_Data for review_
========================
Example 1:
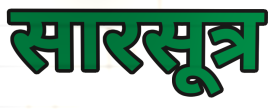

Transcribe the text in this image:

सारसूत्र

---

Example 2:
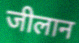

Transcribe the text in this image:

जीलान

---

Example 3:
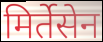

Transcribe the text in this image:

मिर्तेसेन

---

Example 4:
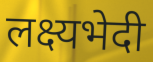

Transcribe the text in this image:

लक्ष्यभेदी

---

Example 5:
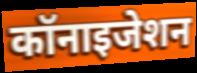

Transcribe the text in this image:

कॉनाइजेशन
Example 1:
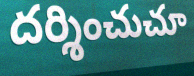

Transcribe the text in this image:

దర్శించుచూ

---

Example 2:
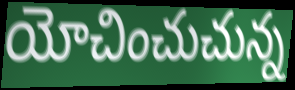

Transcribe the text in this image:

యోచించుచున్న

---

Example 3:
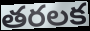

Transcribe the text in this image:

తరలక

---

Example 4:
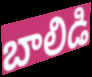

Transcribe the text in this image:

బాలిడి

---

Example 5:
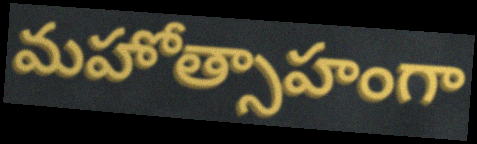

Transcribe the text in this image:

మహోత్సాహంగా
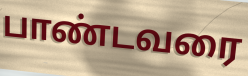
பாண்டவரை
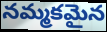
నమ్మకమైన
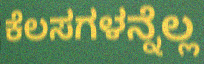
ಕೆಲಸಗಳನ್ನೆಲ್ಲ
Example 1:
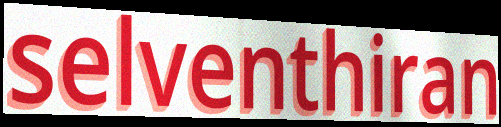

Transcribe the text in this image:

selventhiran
========================
_What you are asked to do_
Return each of the lines exactly as they appear above, with no images.

_Solution to the problem_
Example 1:

Transcribe the text in this image:

सारसूत्र

---

Example 2:

Transcribe the text in this image:

जीलान

---

Example 3:

Transcribe the text in this image:

मिर्तेसेन

---

Example 4:

Transcribe the text in this image:

लक्ष्यभेदी

---

Example 5:

Transcribe the text in this image:

कॉनाइजेशन
Example 1:

Transcribe the text in this image:

దర్శించుచూ

---

Example 2:

Transcribe the text in this image:

యోచించుచున్న

---

Example 3:

Transcribe the text in this image:

తరలక

---

Example 4:

Transcribe the text in this image:

బాలిడి

---

Example 5:

Transcribe the text in this image:

మహోత్సాహంగా
பாண்டவரை
నమ్మకమైన
ಕೆಲಸಗಳನ್ನೆಲ್ಲ
Example 1:

Transcribe the text in this image:

selventhiran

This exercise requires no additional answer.